Requirement: From the entries below, output the line with "part: (842, 739) -> (640, 414), moved" and each following line up to and including the line with "line: (806, 1485) -> (784, 1135), added", exactly as written.

Data:

╔══

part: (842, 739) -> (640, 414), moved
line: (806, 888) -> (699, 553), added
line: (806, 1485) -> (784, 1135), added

╚══
╔══

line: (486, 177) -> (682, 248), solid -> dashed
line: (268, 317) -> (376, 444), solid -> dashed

╚══
╔══

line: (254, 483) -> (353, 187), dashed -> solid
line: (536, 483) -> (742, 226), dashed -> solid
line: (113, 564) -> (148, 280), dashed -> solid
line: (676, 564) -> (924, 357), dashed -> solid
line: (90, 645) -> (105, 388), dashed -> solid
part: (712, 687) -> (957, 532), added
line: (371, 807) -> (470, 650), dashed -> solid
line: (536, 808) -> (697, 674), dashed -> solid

╚══

Result of the task:
part: (842, 739) -> (640, 414), moved
line: (806, 888) -> (699, 553), added
line: (806, 1485) -> (784, 1135), added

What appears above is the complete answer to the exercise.